The only way to avoid this conclusion is to argue that race based slavery, like that seen in the American South, is somehow specially wrong. However, there doesn't seem to be any way of Biblically arguing this point because God specifically established race based slavery in Leviticus and made numerous socio-political decision based upon ethnicity and race. Ultimately, the question remains: why is basing a decision on race wrong? Is there any reason to believe that one has the moral obligation to ignore race when making decisions about social organization?
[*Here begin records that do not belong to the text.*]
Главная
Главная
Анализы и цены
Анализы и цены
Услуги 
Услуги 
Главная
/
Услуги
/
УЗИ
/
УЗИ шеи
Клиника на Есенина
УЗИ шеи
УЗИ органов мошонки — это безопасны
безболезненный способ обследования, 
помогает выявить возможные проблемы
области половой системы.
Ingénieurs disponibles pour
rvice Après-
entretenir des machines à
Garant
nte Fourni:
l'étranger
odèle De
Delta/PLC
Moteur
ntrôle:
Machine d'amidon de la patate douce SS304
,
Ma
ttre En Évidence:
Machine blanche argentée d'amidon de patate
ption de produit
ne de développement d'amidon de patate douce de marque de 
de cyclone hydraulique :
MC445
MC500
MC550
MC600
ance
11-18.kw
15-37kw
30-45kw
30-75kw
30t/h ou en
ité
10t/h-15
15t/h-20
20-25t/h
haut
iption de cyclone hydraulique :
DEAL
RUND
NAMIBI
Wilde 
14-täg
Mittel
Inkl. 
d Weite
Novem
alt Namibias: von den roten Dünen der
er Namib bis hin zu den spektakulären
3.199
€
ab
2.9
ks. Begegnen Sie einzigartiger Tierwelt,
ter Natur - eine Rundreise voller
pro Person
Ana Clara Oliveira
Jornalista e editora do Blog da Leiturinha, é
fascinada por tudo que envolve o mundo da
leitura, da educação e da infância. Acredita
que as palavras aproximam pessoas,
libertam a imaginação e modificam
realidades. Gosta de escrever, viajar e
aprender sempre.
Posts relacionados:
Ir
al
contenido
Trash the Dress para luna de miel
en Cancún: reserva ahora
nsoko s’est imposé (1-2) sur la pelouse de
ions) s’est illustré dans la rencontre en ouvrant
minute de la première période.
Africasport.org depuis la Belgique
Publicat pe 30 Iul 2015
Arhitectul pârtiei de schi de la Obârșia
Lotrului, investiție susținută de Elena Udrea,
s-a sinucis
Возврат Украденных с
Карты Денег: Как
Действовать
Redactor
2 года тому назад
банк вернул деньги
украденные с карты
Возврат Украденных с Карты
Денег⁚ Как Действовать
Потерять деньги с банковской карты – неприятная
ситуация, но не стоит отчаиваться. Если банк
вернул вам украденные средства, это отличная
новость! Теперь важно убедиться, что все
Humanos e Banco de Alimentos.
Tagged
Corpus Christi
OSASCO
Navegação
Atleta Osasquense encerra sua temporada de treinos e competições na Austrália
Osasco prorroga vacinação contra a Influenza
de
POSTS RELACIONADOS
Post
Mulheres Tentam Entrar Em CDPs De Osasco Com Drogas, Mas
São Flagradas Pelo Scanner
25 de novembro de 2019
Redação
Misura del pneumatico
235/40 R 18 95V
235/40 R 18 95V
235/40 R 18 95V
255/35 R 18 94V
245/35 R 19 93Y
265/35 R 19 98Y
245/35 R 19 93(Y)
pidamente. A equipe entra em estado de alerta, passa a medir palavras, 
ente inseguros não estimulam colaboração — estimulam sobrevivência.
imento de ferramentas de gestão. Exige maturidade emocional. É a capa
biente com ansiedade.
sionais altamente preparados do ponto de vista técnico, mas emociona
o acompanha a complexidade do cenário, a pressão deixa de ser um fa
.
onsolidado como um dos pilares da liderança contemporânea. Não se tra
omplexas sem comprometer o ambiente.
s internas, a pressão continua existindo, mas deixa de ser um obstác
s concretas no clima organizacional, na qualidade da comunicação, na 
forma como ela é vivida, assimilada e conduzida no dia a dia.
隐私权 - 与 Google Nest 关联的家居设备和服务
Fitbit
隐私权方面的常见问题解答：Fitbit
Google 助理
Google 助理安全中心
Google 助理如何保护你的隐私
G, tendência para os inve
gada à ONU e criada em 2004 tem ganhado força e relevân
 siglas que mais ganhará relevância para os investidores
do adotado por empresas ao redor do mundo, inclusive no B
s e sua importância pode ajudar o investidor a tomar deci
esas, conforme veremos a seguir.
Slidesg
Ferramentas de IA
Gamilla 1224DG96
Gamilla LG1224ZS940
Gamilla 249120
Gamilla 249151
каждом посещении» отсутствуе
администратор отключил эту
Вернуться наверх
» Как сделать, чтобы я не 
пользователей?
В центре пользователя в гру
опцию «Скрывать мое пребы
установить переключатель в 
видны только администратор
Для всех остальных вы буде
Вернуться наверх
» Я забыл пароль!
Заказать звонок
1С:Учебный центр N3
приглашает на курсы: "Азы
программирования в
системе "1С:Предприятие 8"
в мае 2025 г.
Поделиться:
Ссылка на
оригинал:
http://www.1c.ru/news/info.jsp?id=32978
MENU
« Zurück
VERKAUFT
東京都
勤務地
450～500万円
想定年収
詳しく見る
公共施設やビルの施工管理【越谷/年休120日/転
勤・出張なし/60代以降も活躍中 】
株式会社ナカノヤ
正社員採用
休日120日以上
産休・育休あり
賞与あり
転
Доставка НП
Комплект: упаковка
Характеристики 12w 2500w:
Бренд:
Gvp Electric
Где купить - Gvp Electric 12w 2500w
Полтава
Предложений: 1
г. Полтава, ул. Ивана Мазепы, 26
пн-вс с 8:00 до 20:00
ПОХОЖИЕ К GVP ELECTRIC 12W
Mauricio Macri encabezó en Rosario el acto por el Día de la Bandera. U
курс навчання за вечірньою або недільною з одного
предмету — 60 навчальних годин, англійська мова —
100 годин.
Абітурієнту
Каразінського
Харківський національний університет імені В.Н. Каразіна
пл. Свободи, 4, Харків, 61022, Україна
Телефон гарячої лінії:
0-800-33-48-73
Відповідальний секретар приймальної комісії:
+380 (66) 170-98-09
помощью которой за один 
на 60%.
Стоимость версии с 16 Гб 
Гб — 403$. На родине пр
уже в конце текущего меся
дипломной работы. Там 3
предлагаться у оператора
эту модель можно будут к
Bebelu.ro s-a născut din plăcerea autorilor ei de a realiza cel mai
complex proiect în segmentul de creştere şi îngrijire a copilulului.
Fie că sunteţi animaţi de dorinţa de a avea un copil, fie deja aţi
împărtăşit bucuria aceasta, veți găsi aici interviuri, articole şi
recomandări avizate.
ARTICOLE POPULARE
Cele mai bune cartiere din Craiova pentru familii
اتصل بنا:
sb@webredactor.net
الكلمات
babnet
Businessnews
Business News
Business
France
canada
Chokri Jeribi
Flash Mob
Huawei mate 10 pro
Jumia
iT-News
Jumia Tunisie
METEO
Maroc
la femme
The modern obsession with being race neutral is simply unjustifiable. There is no reason to ignore race. God did not create different races and then force humanity to ignore them. Race is nothing more than extended family. People of the same race are always more closely related to someone of the same race than they are to someone of another race. God did not create family units and extended families and expect us to ignore them. The most obvious proof for this is God's special relationship with the extended family of Jacob.

There is no justifiable reason to view race based slavery as practiced in the American South as sinful? Of course, with all human relationships abuses lead to sin. Abusing one's slave has always been a sin just as abusing one's wife has been, but there is no reason to believe that the very institution of slavery has some how evolved into a sin in modern times.